In lld/test/ELF/ there are some bad cases, e.g lld/test/ELF/ppc64-tls-le.s
It needs to test both little-endian and big-endian variants. Since one
test consists of multiple commands, it looks awful:

   # RUN: llvm-mc -filetype=obj -triple=powerpc64le %s -o %t.o
   # RUN: llvm-readobj -r %t.o | FileCheck --check-prefix=INPUT-REL %s
   ## IE
   # RUN: ld.lld -shared %t.o -o %t.so
   # RUN: llvm-readobj -r %t.so | FileCheck --check-prefix=IE-REL %s
   # RUN: llvm-objdump -d --no-show-raw-insn %t.so | FileCheck --check-prefix=IE %s
   ## IE -> LE
   # RUN: ld.lld %t.o -o %t
   # RUN: llvm-readelf -r %t | FileCheck --check-prefix=NOREL %s
   # RUN: llvm-objdump -d --no-show-raw-insn %t | FileCheck --check-prefix=LE %s
      # RUN: llvm-mc -filetype=obj -triple=powerpc64 %s -o %t.o
   # RUN: llvm-readobj -r %t.o | FileCheck --check-prefix=INPUT-REL %s
   ## IE
   # RUN: ld.lld -shared %t.o -o %t.so
   # RUN: llvm-readobj -r %t.so | FileCheck --check-prefix=IE-REL %s
   # RUN: llvm-objdump -d --no-show-raw-insn %t.so | FileCheck --check-prefix=IE %s
   ## IE -> LE
   # RUN: ld.lld %t.o -o %t
   # RUN: llvm-readelf -r %t | FileCheck --check-prefix=NOREL %s
   # RUN: llvm-objdump -d --no-show-raw-insn %t | FileCheck --check-prefix=LE %s

RISC-V tests can be unpleasant as well (32-bit and 64-bit variants)

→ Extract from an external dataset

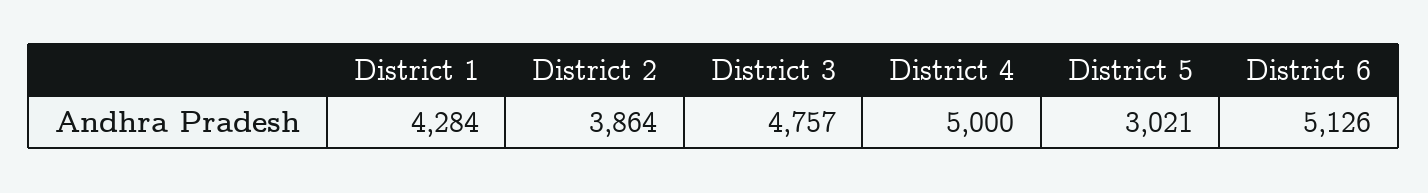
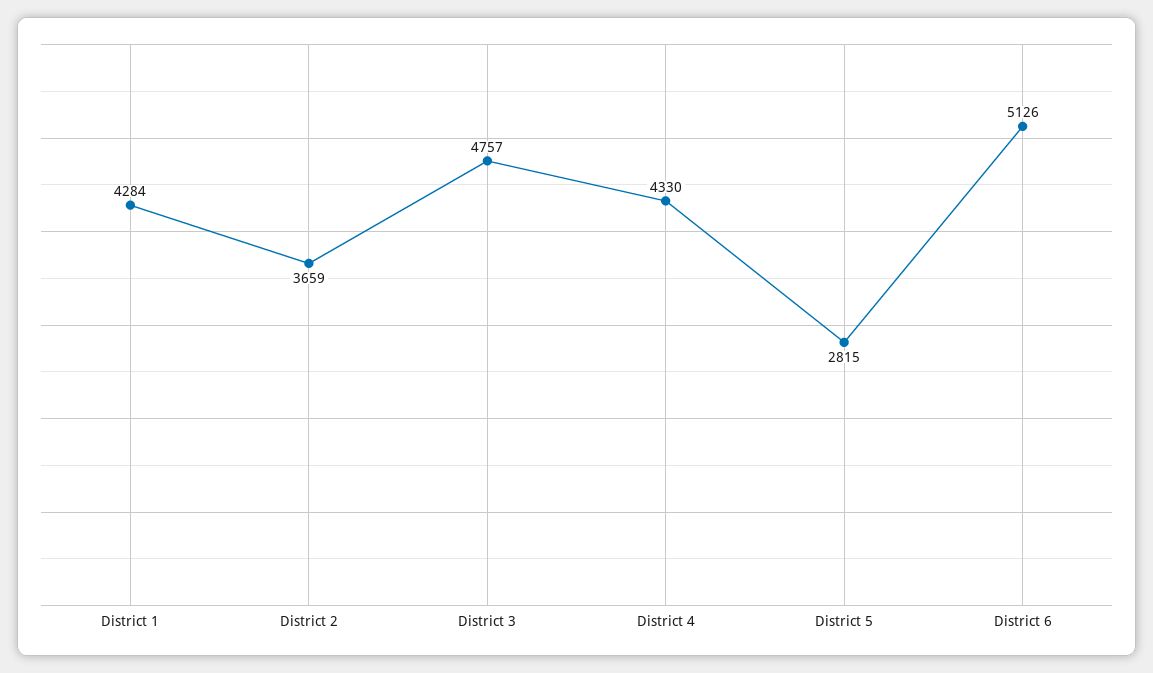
District 2: 3864 -> 3659
District 4: 5000 -> 4330
District 5: 3021 -> 2815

   # RUN: llvm-mc -filetype=obj -triple=riscv32 %s -o %t.32.o
   # RUN: ld.lld -pie %t.32.o -o %t.32
   # RUN: llvm-readelf -s %t.32 | FileCheck --check-prefix=SYM32 %s
   # RUN: llvm-readelf -S %t.32 | FileCheck --check-prefix=SEC32 %s
   # RUN: not ld.lld -shared %t.32.o -o /dev/null 2>&1 | FileCheck --check-prefix=ERR %s
      # RUN: llvm-mc -filetype=obj -triple=riscv64 %s -o %t.64.o
   # RUN: ld.lld -pie %t.64.o -o %t.64
   # RUN: llvm-readelf -s %t.64 | FileCheck --check-prefix=SYM64 %s
   # RUN: llvm-readelf -S %t.64 | FileCheck --check-prefix=SEC64 %s
   # RUN: not ld.lld -shared %t.64.o -o /dev/null 2>&1 | FileCheck --check-prefix=ERR %s

This can be simplified if lit supports for loop constructs:

   # RUN: %for i in 32 64
   # RUN: llvm-mc -filetype=obj -triple=riscv%i %s -o %t.%i.o
   # RUN: ld.lld -pie %t.%i.o -o %t.%i
   # RUN: llvm-readelf -s %t.%i | FileCheck --check-prefix=SYM%i %s
   # RUN: llvm-readelf -S %t.%i | FileCheck --check-prefix=SEC%i %s
   # RUN: not ld.lld -shared %t.%i.o -o /dev/null 2>&1 | FileCheck --check-prefix=ERR %s
   # RUN: %}

The clang has a `clang-offload-bundle` tool that can combine and
extract multiple IR modules in/from a single file. Implementation is
here: https://github.com/llvm/llvm-project/blob/master/clang/tools/clang-offload-bundler/ClangOffloadBundler.cpp

Michael